→ **How to complete this task**
Output the data below exactly as it is, dropping the pictures from your copy.
─── Exercise data
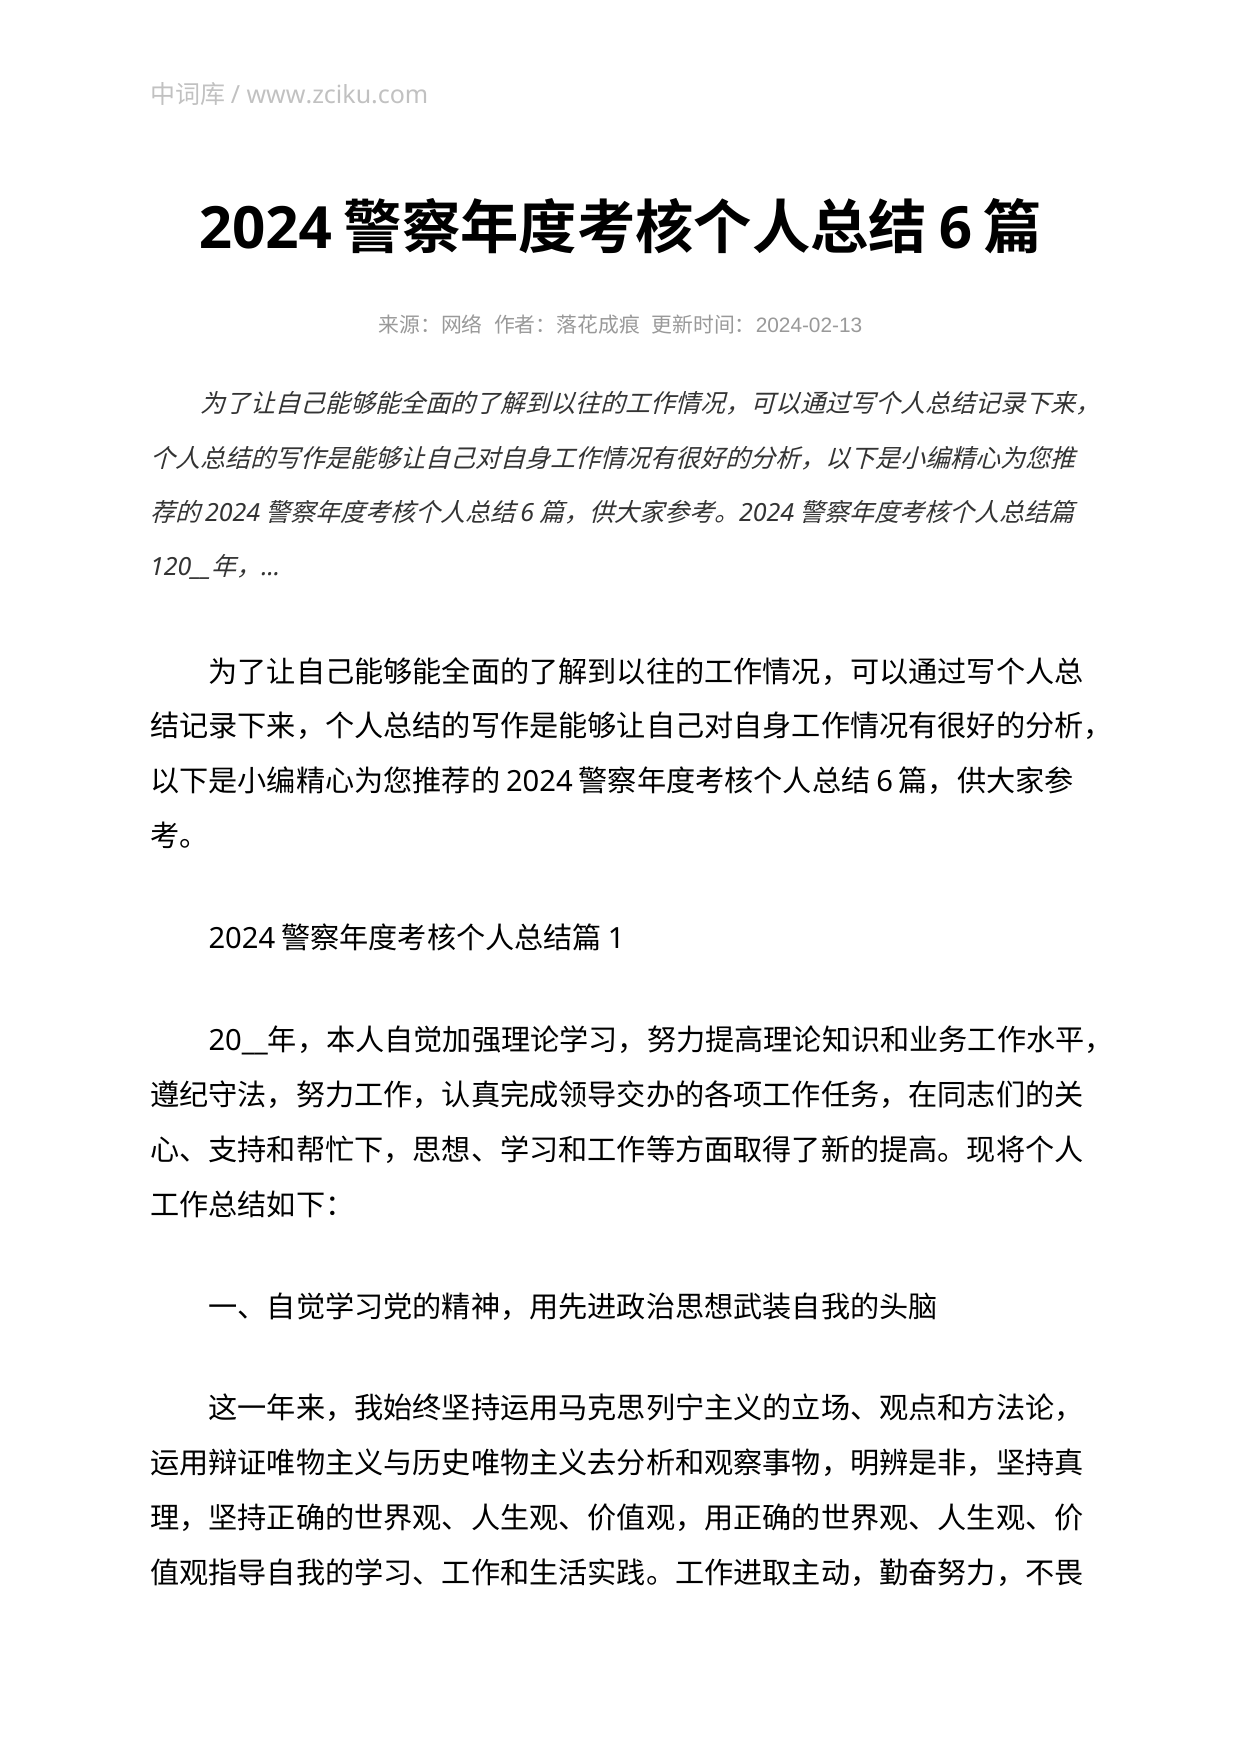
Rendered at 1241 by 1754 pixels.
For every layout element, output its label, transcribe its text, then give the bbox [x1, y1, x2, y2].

text 为了让自己能够能全面的了解到以往的工作情况，可以通过写个人总结记录下来，个人总结的写作是能够让自己对自身工作情况有很好的分析，以下是小编精心为您推荐的2024警察年度考核个人总结6篇，供大家参考。 [150, 648, 1090, 855]
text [150, 1385, 1090, 1592]
text 来源：网络 作者：落花成痕 更新时间：2024-02-13 [150, 313, 1090, 337]
subtitle 2024警察年度考核个人总结6篇 [150, 181, 1090, 266]
text 2024警察年度考核个人总结篇1 [150, 915, 1090, 957]
text 一、自觉学习党的精神，用先进政治思想武装自我的头脑 [150, 1283, 1090, 1326]
text 20__年，本人自觉加强理论学习，努力提高理论知识和业务工作水平，遵纪守法，努力工作，认真完成领导交办的各项工作任务，在同志们的关心、支持和帮忙下，思想、学习和工作等方面取得了新的提高。现将个人工作总结如下： [150, 1017, 1090, 1224]
text 为了让自己能够能全面的了解到以往的工作情况，可以通过写个人总结记录下来，个人总结的写作是能够让自己对自身工作情况有很好的分析，以下是小编精心为您推荐的2024警察年度考核个人总结6篇，供大家参考。2024警察年度考核个人总结篇120__年，... [150, 384, 1090, 583]
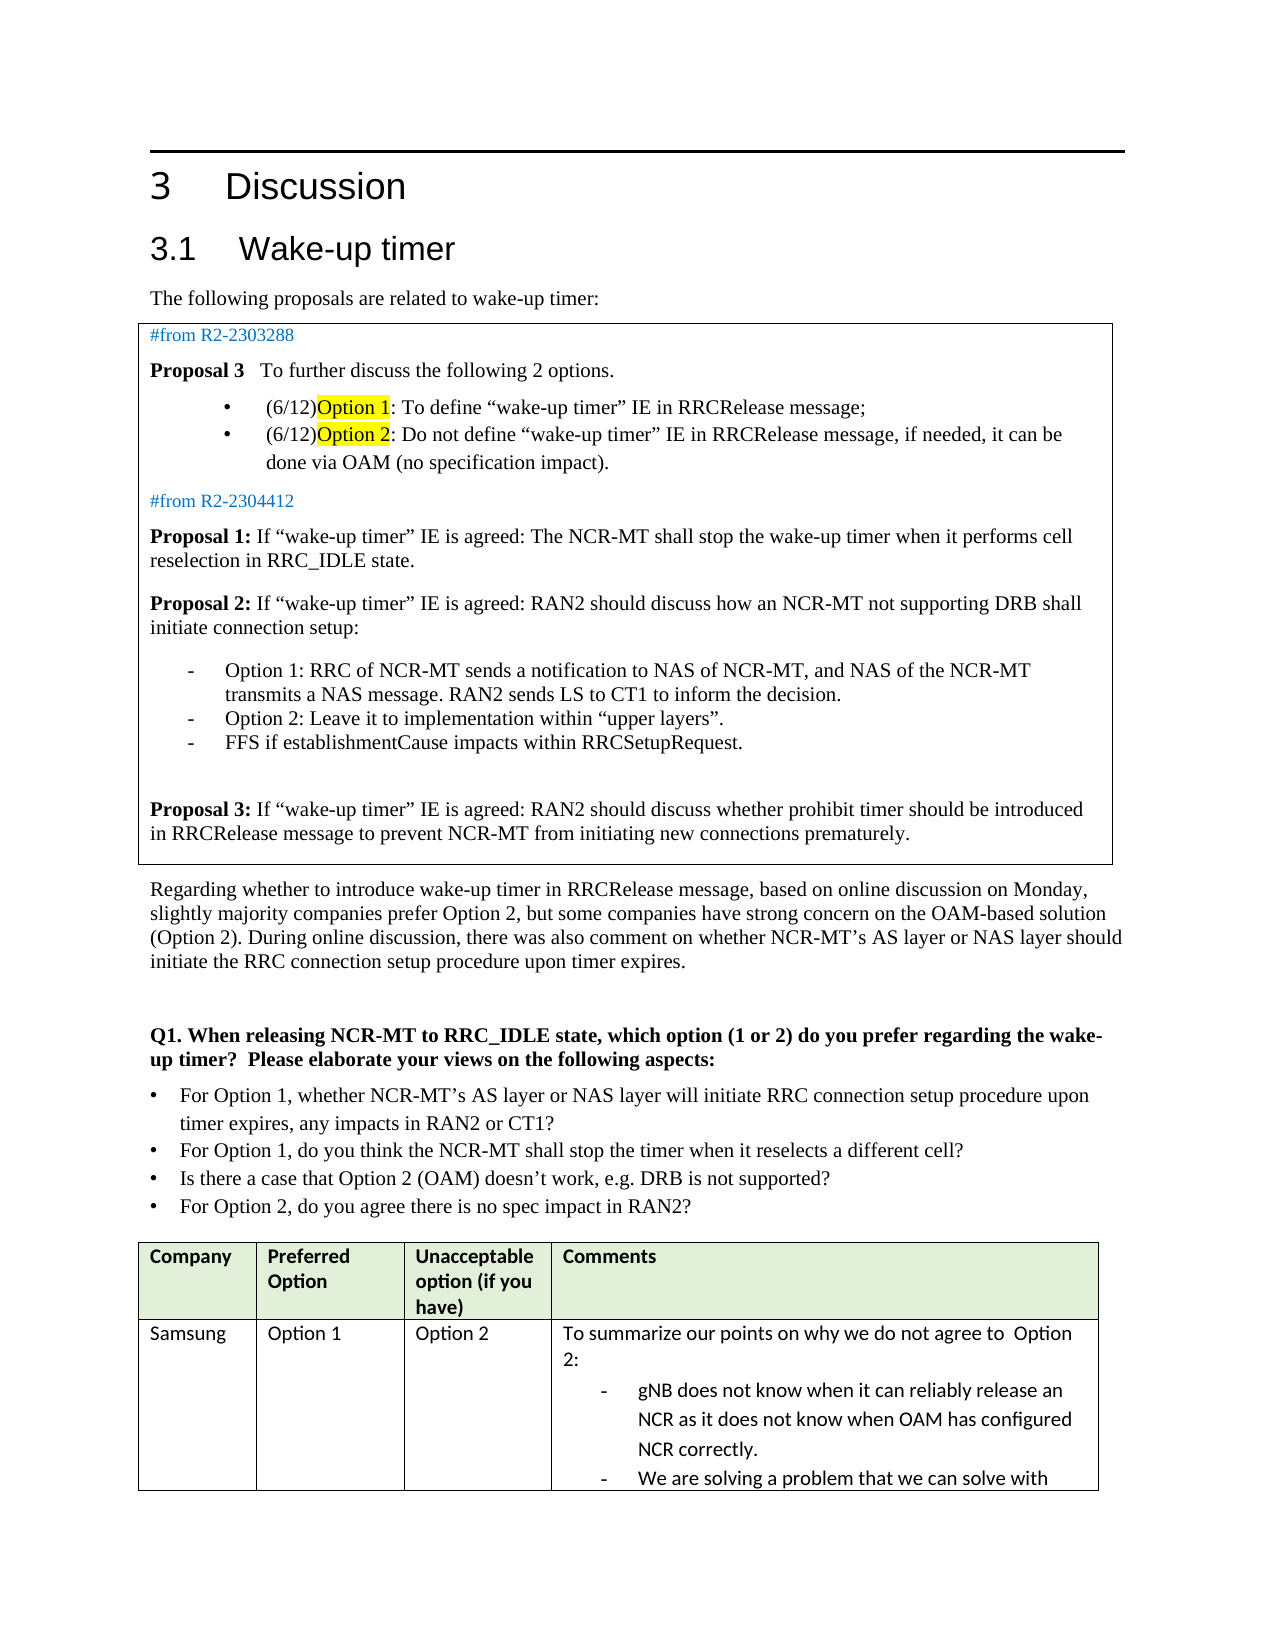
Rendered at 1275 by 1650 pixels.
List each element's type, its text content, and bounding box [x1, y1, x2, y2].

subtitle Discussion [150, 153, 1125, 210]
list For Option 1, do you think the NCR-MT shall stop the timer when it reselects a different cell? [150, 1138, 1125, 1162]
text The following proposals are related to wake-up timer: [150, 286, 1125, 310]
subtitle Wake-up timer [150, 229, 1125, 268]
table_header Company [139, 1243, 256, 1319]
table_cell Option 2 [405, 1320, 551, 1490]
text Regarding whether to introduce wake-up timer in RRCRelease message, based on online discussion on Monday, slightly majority companies prefer Option 2, but some companies have strong concern on the OAM-based solution (Option 2). During online discussion, there was also comment on whether NCR-MT’s AS layer or NAS layer should initiate the RRC connection setup procedure upon timer expires. [150, 877, 1125, 973]
table_header Preferred Option [257, 1243, 404, 1319]
list For Option 2, do you agree there is no spec impact in RAN2? [150, 1193, 1125, 1218]
list Is there a case that Option 2 (OAM) doesn’t work, e.g. DRB is not supported? [150, 1166, 1125, 1190]
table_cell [552, 1320, 1098, 1490]
table_header Unacceptable option (if you have) [405, 1243, 551, 1319]
table_cell Option 1 [257, 1320, 404, 1490]
table_header #from R2-2303288 Proposal 3 To further discuss the following 2 options. (6/12)Option 1: To define “wake-up timer” IE in RRCRelease message; (6/12)Option 2: Do not define “wake-up timer” IE in RRCRelease message, if needed, it can be done via OAM (no specification impact). #from R2-2304412 Proposal 1: If “wake-up timer” IE is agreed: The NCR-MT shall stop the wake-up timer when it performs cell reselection in RRC_IDLE state. Proposal 2: If “wake-up timer” IE is agreed: RAN2 should discuss how an NCR-MT not supporting DRB shall initiate connection setup: Option 1: RRC of NCR-MT sends a notification to NAS of NCR-MT, and NAS of the NCR-MT transmits a NAS message. RAN2 sends LS to CT1 to inform the decision. Option 2: Leave it to implementation within “upper layers”. FFS if establishmentCause impacts within RRCSetupRequest. Proposal 3: If “wake-up timer” IE is agreed: RAN2 should discuss whether prohibit timer should be introduced in RRCRelease message to prevent NCR-MT from initiating new connections prematurely. [139, 324, 1112, 864]
text Q1. When releasing NCR-MT to RRC_IDLE state, which option (1 or 2) do you prefer regarding the wake-up timer? Please elaborate your views on the following aspects: [150, 1022, 1125, 1071]
list For Option 1, whether NCR-MT’s AS layer or NAS layer will initiate RRC connection setup procedure upon timer expires, any impacts in RAN2 or CT1? [150, 1083, 1125, 1135]
table_header Comments [552, 1243, 1098, 1319]
table_cell Samsung [139, 1320, 256, 1490]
──────
→ **Result for this task**
Rendered at 1241 by 1754 pixels.
For every layout element, output its label, transcribe its text, then give the bbox [x1, y1, x2, y2].

text 为了让自己能够能全面的了解到以往的工作情况，可以通过写个人总结记录下来，个人总结的写作是能够让自己对自身工作情况有很好的分析，以下是小编精心为您推荐的2024警察年度考核个人总结6篇，供大家参考。 [150, 648, 1090, 855]
text [150, 1385, 1090, 1592]
text 来源：网络 作者：落花成痕 更新时间：2024-02-13 [150, 313, 1090, 337]
subtitle 2024警察年度考核个人总结6篇 [150, 181, 1090, 266]
text 2024警察年度考核个人总结篇1 [150, 915, 1090, 957]
text 一、自觉学习党的精神，用先进政治思想武装自我的头脑 [150, 1283, 1090, 1326]
text 20__年，本人自觉加强理论学习，努力提高理论知识和业务工作水平，遵纪守法，努力工作，认真完成领导交办的各项工作任务，在同志们的关心、支持和帮忙下，思想、学习和工作等方面取得了新的提高。现将个人工作总结如下： [150, 1017, 1090, 1224]
text 为了让自己能够能全面的了解到以往的工作情况，可以通过写个人总结记录下来，个人总结的写作是能够让自己对自身工作情况有很好的分析，以下是小编精心为您推荐的2024警察年度考核个人总结6篇，供大家参考。2024警察年度考核个人总结篇120__年，... [150, 384, 1090, 583]
Rendered at 1275 by 1650 pixels.
List each element's type, its text content, and bounding box [x1, y1, x2, y2].

subtitle Discussion [150, 153, 1125, 210]
list For Option 1, do you think the NCR-MT shall stop the timer when it reselects a different cell? [150, 1138, 1125, 1162]
text The following proposals are related to wake-up timer: [150, 286, 1125, 310]
subtitle Wake-up timer [150, 229, 1125, 268]
table_header Company [139, 1243, 256, 1319]
table_cell Option 2 [405, 1320, 551, 1490]
text Regarding whether to introduce wake-up timer in RRCRelease message, based on online discussion on Monday, slightly majority companies prefer Option 2, but some companies have strong concern on the OAM-based solution (Option 2). During online discussion, there was also comment on whether NCR-MT’s AS layer or NAS layer should initiate the RRC connection setup procedure upon timer expires. [150, 877, 1125, 973]
table_header Preferred Option [257, 1243, 404, 1319]
list For Option 2, do you agree there is no spec impact in RAN2? [150, 1193, 1125, 1218]
list Is there a case that Option 2 (OAM) doesn’t work, e.g. DRB is not supported? [150, 1166, 1125, 1190]
table_cell [552, 1320, 1098, 1490]
table_header Unacceptable option (if you have) [405, 1243, 551, 1319]
table_cell Option 1 [257, 1320, 404, 1490]
table_header #from R2-2303288 Proposal 3 To further discuss the following 2 options. (6/12)Option 1: To define “wake-up timer” IE in RRCRelease message; (6/12)Option 2: Do not define “wake-up timer” IE in RRCRelease message, if needed, it can be done via OAM (no specification impact). #from R2-2304412 Proposal 1: If “wake-up timer” IE is agreed: The NCR-MT shall stop the wake-up timer when it performs cell reselection in RRC_IDLE state. Proposal 2: If “wake-up timer” IE is agreed: RAN2 should discuss how an NCR-MT not supporting DRB shall initiate connection setup: Option 1: RRC of NCR-MT sends a notification to NAS of NCR-MT, and NAS of the NCR-MT transmits a NAS message. RAN2 sends LS to CT1 to inform the decision. Option 2: Leave it to implementation within “upper layers”. FFS if establishmentCause impacts within RRCSetupRequest. Proposal 3: If “wake-up timer” IE is agreed: RAN2 should discuss whether prohibit timer should be introduced in RRCRelease message to prevent NCR-MT from initiating new connections prematurely. [139, 324, 1112, 864]
text Q1. When releasing NCR-MT to RRC_IDLE state, which option (1 or 2) do you prefer regarding the wake-up timer? Please elaborate your views on the following aspects: [150, 1022, 1125, 1071]
list For Option 1, whether NCR-MT’s AS layer or NAS layer will initiate RRC connection setup procedure upon timer expires, any impacts in RAN2 or CT1? [150, 1083, 1125, 1135]
table_header Comments [552, 1243, 1098, 1319]
table_cell Samsung [139, 1320, 256, 1490]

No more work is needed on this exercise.